■ SUPPLIED PASSAGE:
I have been following tweets from the recently trending #SomeoneTellCNN and in truth, some of them are just too amusing. The issue in the centre of it might have ignited some cheeky comments after it but at the heart of it all is an ongoing concern for the continent of Africa.
As US president, Barack Obama prepares to visit his father's country, Kenya, a CNN reporter wrote an article on the security concerns of the US about the visit. The opening of this article had described Kenya as a "terrorist hotbed" and it sparked a flood of vitriol from Kenyans and for understandable reasons. It read, " President Barack Obama is not just heading to his father's homeland , but to a hotbed of terror ," they followed it up with a chyron on television that looked similar.
The obvious displeasure of Kenyans and Africans at large in this is a subject matter that has been with us as far back as the origin of Africa's relation with the rest of the world: misrepresenting of Africa in the global media. When these things happen, whenever I observe occasional representations of this issue, as I do with other issues, I ask myself two central questions. Why did it happen is the first question, and it leads me to the second; who should prevent it or address it?
First of all, there is no way of evaluating Africa's representation to the world without being a little ashamed of what our society has labeled itself. The world sees Africa mostly as the dark continent where bad news are naturally birthed. This is so because this is the image western media paints and this is so because they (western media) do not owe it to Africa to present them sweetly to the world.
To be fair to CNN and their from friends in the west who will be happier to address Africa as a terrorist hotbed than as the new home of economic growth, I have to admit that the need for their own business health thumps the need for Africa's pride. Corporate media houses are nothing but news retailers. To be profitable, they need to retail only the news that sells. The headlines, "ISIS-linked terror group runs rampage in northern Kenya" and "Boko Haram kills scores in Northeast Nigerian town" will sell better than "Polio is reported to be eradicated in Nigeria" or "Public health enhanced in Botswana".

■ DIRECTIONS:
- A) Copy the stretch of the passage on CNN and Kenya from "The obvious displeasure" through "or address it?".
- B) Decide whether each statement agrees with the passage on CNN and Kenya, answering yes or no and quoting the words that settle it: (i) Barack Obama is preparing to visit Kenya, his father's country. (ii) The writer asks three central questions when such things happen. (iii) The writer calls corporate media houses news wholesalers.
The entries are separate material, not part of the passage on CNN and Kenya.

■ Dataset entries:
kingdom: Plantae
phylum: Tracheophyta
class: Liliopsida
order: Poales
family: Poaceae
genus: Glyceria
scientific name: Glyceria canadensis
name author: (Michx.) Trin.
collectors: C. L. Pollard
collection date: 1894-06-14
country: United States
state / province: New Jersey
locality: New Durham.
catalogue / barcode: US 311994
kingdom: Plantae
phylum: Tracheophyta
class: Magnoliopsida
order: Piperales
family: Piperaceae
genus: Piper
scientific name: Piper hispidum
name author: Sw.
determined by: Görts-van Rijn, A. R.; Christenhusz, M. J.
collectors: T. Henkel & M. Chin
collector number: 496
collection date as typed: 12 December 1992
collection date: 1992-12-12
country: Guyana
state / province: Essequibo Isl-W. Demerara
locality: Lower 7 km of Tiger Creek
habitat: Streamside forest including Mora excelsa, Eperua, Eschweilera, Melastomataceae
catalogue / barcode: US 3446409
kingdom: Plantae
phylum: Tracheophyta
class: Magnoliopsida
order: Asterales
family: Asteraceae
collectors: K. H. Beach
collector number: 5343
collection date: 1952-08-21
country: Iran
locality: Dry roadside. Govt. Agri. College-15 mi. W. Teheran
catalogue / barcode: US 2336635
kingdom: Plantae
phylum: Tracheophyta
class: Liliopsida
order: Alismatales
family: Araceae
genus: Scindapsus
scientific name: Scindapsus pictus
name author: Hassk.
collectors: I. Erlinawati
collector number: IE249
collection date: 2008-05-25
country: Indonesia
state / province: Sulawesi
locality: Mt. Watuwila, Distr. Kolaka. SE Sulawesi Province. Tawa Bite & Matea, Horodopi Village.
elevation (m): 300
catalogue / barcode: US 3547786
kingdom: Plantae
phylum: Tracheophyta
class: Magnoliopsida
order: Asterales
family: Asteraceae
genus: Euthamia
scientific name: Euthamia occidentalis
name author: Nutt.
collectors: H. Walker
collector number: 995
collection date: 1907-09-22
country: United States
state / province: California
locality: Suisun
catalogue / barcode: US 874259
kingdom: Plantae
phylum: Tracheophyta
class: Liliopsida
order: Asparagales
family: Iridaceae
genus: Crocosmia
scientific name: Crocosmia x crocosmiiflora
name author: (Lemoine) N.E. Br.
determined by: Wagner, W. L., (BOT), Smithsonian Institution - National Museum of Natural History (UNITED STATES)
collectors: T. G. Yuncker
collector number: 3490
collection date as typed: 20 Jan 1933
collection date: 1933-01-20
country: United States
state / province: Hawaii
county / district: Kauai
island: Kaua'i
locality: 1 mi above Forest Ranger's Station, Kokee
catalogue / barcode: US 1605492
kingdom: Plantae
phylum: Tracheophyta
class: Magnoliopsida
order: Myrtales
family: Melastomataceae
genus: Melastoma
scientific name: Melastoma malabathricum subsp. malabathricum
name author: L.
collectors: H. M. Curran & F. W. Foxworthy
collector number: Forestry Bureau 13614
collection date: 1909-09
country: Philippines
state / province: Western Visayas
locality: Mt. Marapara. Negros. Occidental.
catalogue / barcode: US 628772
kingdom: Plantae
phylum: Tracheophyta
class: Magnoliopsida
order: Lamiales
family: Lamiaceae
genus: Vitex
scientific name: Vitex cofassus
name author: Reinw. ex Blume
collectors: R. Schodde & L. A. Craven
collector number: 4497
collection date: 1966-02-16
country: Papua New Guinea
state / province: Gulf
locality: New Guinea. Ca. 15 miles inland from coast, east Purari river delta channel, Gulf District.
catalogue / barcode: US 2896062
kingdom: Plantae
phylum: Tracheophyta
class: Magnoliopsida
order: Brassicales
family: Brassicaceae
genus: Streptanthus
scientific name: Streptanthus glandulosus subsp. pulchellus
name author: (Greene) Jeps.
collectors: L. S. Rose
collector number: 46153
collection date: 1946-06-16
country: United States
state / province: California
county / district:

■ LIST OF SOLUTIONS:
- A)
The obvious displeasure of Kenyans and Africans at large in this is a subject matter that has been with us as far back as the origin of Africa's relation with the rest of the world: misrepresenting of Africa in the global media. When these things happen, whenever I observe occasional representations of this issue, as I do with other issues, I ask myself two central questions. Why did it happen is the first question, and it leads me to the second; who should prevent it or address it?

- B)
(i) Yes: "Barack Obama prepares to visit his father's country, Kenya"
(ii) No: "I ask myself two central questions"
(iii) No: "Corporate media houses are nothing but news retailers"